How long does it take to close a commercial real estate loan?
Timeline depends on loan type. SBA 504 loans: 45–90 days from application to close. Conventional bank CRE loans: 30–60 days. Bridge loans: 2–4 weeks. CMBS loans: 60–90 days. The longest delays typically come from appraisal ordering (2–3 weeks), environmental reports, title searches, and underwriting queues at lenders. Bridge lenders can close faster for time-sensitive acquisitions.
What is the difference between a bridge loan and permanent CRE financing?
A bridge loan is short-term (12–36 months), higher interest, designed for value-add properties, transitional situations, or acquisitions that need renovation before qualifying for permanent financing. Permanent financing (permanent loans, CMBS, life company loans) is long-term (5–30 years) with amortization and lower rates, designed for stabilized income-producing properties. Many investors use bridge financing to stabilize a property, then refinance into permanent debt.
Can I use a CRE loan to buy the building my business operates from?
Yes — this is one of the best uses of a CRE loan for small business owners. Purchasing your own commercial space eliminates rent escalation risk, builds equity, and provides a tax-deductible interest expense. The SBA 504 program was specifically designed for this use case, offering 10% down, long terms, and competitive rates for owner-occupied commercial property.
What is CMBS financing and when does it make sense?
Commercial Mortgage-Backed Securities (CMBS) loans are non-recourse loans originated by lenders and sold into securities pools. They typically offer competitive rates for stabilized income-producing properties valued at $2M+. The main advantages: non-recourse (no personal liability if the property fails), competitive fixed rates, and no seasoning requirements for refinances. The main disadvantages: rigid prepayment structures (defeasance or yield maintenance), less flexibility for lease modifications, and lengthy closing timelines.

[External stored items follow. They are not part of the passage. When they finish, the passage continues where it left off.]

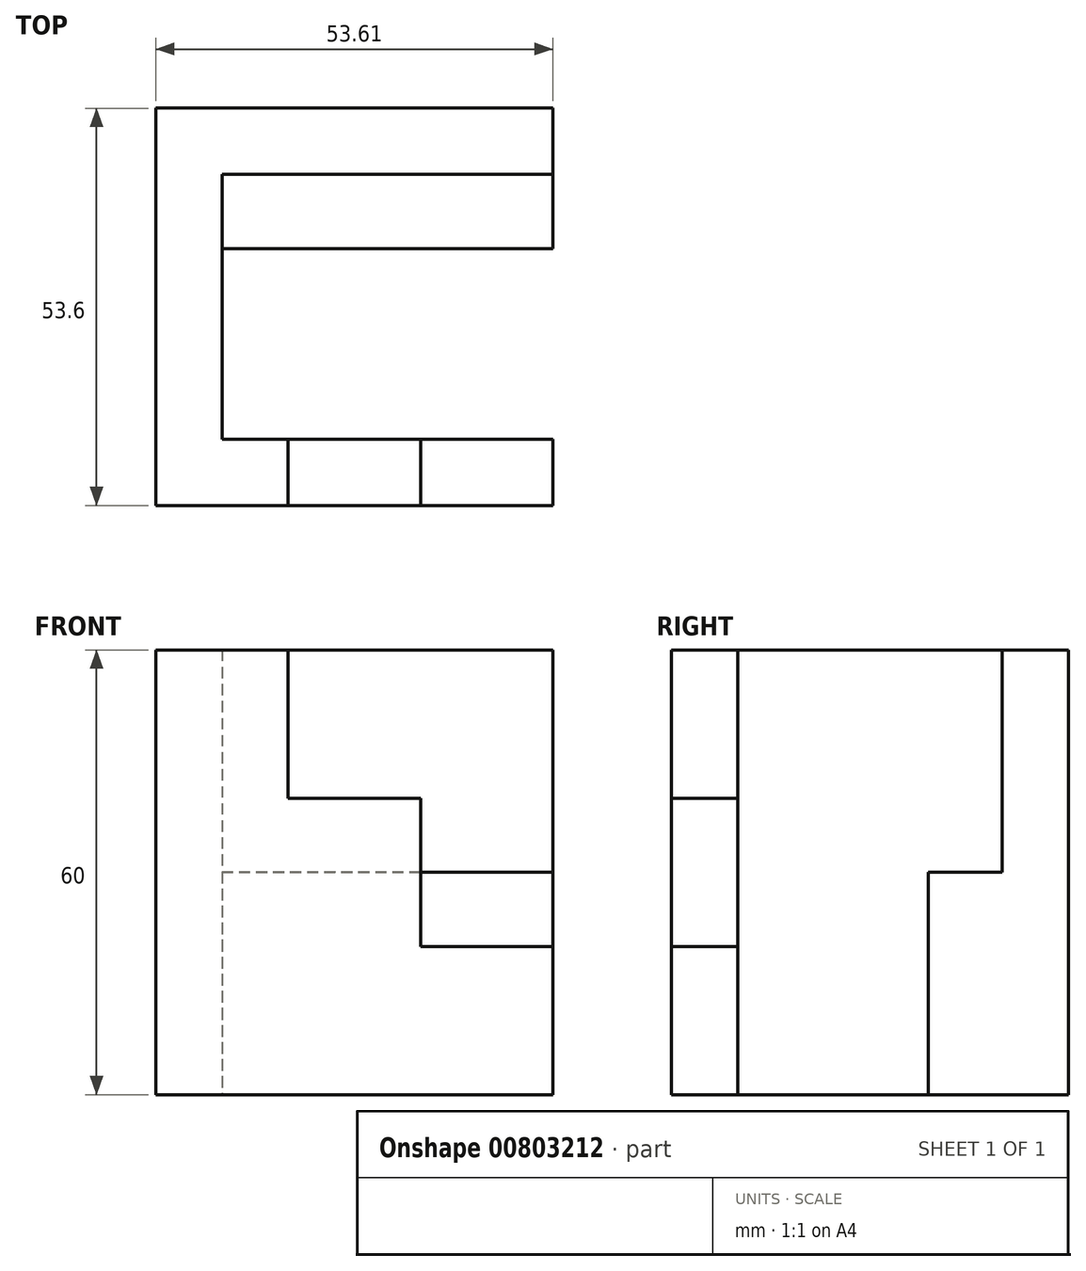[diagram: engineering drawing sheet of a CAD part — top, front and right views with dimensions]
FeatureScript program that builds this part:
annotation { "Feature Type Name" : "Feature", "Feature Type Description" : "" }
export const myFeature = defineFeature(function(context is Context, id is Id, definition is map)
    precondition{}
    {
        {
            var Q0;
            Q0=qCreatedBy(makeId("Top.planeOp"),FACE);
            var sketch = newSketch(context, id + "F0", { "sketchPlane" : qUnion([Q0])});
            skLineSegment(sketch, "E0", {"start": v(-36.88, 8.93) * mm, "end": v(-36.88, -44.67) * mm});
            skLineSegment(sketch, "E1", {"start": v(-36.88, -44.67) * mm, "end": v(-19.01, -44.67) * mm});
            skLineSegment(sketch, "E2", {"start": v(-36.88, 8.93) * mm, "end": v(16.73, 8.93) * mm});
            skLineSegment(sketch, "E3", {"start": v(-19.01, -44.67) * mm, "end": v(-19.01, -35.74) * mm});
            skLineSegment(sketch, "E4", {"start": v(-19.01, -35.74) * mm, "end": v(-27.95, -35.74) * mm});
            skLineSegment(sketch, "E5", {"start": v(-27.95, -35.74) * mm, "end": v(-27.95, 0) * mm});
            skLineSegment(sketch, "E6", {"start": v(-27.95, 0) * mm, "end": v(16.73, 0) * mm});
            skLineSegment(sketch, "E7", {"start": v(16.73, 0) * mm, "end": v(16.73, 8.93) * mm});
            skLineSegment(sketch, "E8", {"start": v(-19.01, -35.74) * mm, "end": v(-1.14, -35.74) * mm});
            skLineSegment(sketch, "E9", {"start": v(-1.14, -35.74) * mm, "end": v(-1.14, -44.67) * mm});
            skLineSegment(sketch, "E10", {"start": v(-1.14, -44.67) * mm, "end": v(-19.01, -44.67) * mm});
            skLineSegment(sketch, "E11", {"start": v(-1.14, -35.74) * mm, "end": v(16.73, -35.74) * mm});
            skLineSegment(sketch, "E12", {"start": v(16.73, -35.74) * mm, "end": v(16.73, -44.67) * mm});
            skLineSegment(sketch, "E13", {"start": v(16.73, -44.67) * mm, "end": v(-1.14, -44.67) * mm});
            skLineSegment(sketch, "E14", {"start": v(16.73, 0) * mm, "end": v(16.73, -10) * mm});
            skLineSegment(sketch, "E15", {"start": v(16.73, -10) * mm, "end": v(-27.95, -10) * mm});
            skLineSegment(sketch, "E16", {"start": v(-27.95, -10) * mm, "end": v(-27.95, 0) * mm});
            skSolve(sketch);
        }
        {
            var Q0;
            Q0=makeQuery(id+"F0.imprint","IMPRINT",FACE,{"disambiguationData":[TD([[makeQuery(id+"F0.imprint","IMPRINT",EDGE,{"derivedFrom":sQuery(id+"F0.wireOp",EDGE,"E0")}),1.0]])]});
            extrude(context, id + "F1", {"entities" : qUnion([Q0]), "depth" : 60 * mm, "offsetDistance" : 25 * mm});
        }
        {
            var Q0;
            Q0=makeQuery(id+"F0.imprint","IMPRINT",FACE,{"disambiguationData":[TD([[makeQuery(id+"F0.imprint","IMPRINT",EDGE,{"derivedFrom":sQuery(id+"F0.wireOp",EDGE,"E6")}),-1.0]])]});
            extrude(context, id + "F2", {"entities" : qUnion([Q0]), "operationType" : NewBodyOperationType.ADD, "depth" : 30 * mm, "offsetDistance" : 25 * mm});
        }
        {
            var Q0;
            Q0=makeQuery(id+"F0.imprint","IMPRINT",FACE,{"disambiguationData":[TD([[makeQuery(id+"F0.imprint","IMPRINT",EDGE,{"derivedFrom":sQuery(id+"F0.wireOp",EDGE,"E3")}),-1.0]])]});
            extrude(context, id + "F3", {"entities" : qUnion([Q0]), "operationType" : NewBodyOperationType.ADD, "depth" : 40 * mm, "offsetDistance" : 25 * mm});
        }
        {
            var Q0;
            Q0=makeQuery(id+"F0.imprint","IMPRINT",FACE,{"disambiguationData":[TD([[makeQuery(id+"F0.imprint","IMPRINT",EDGE,{"derivedFrom":sQuery(id+"F0.wireOp",EDGE,"E9")}),1.0]])]});
            extrude(context, id + "F4", {"entities" : qUnion([Q0]), "operationType" : NewBodyOperationType.ADD, "depth" : 20 * mm, "offsetDistance" : 25 * mm});
        }
    });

Does personal credit matter for a commercial real estate loan?
Yes, especially for smaller loans. Lenders prefer 720+ personal credit scores. Some lenders will work with scores as low as 650 for strong deals with substantial equity and excellent DSCR. For larger institutional loans, the property's performance and sponsor track record carry more weight than personal credit score. SBA programs use personal credit more heavily than conventional commercial lending.
What types of properties qualify for commercial real estate loans?
Most income-producing commercial properties qualify: office buildings, retail centers and strip malls, industrial warehouses and flex space, multifamily (5+ units), mixed-use developments, hotels and hospitality, self-storage, medical office buildings, and net-leased properties. Owner-occupied business properties (manufacturing facilities, medical practices, professional offices) typically qualify through SBA 504 or conventional programs.
What is a 'maturity wall' and does it affect my ability to get a CRE loan?
The maturity wall refers to the approximately $1.2 trillion in commercial mortgages maturing in 2025–2026 — originally written at an average rate of 4.91% that must now be refinanced at current 6%+ rates. This creates refinancing pressure for many existing borrowers who face significant increases in debt service. For buyers, this environment can create acquisition opportunities as distressed sellers look to exit. For refinancing borrowers, it increases importance of maximizing DSCR and LTV before approaching lenders.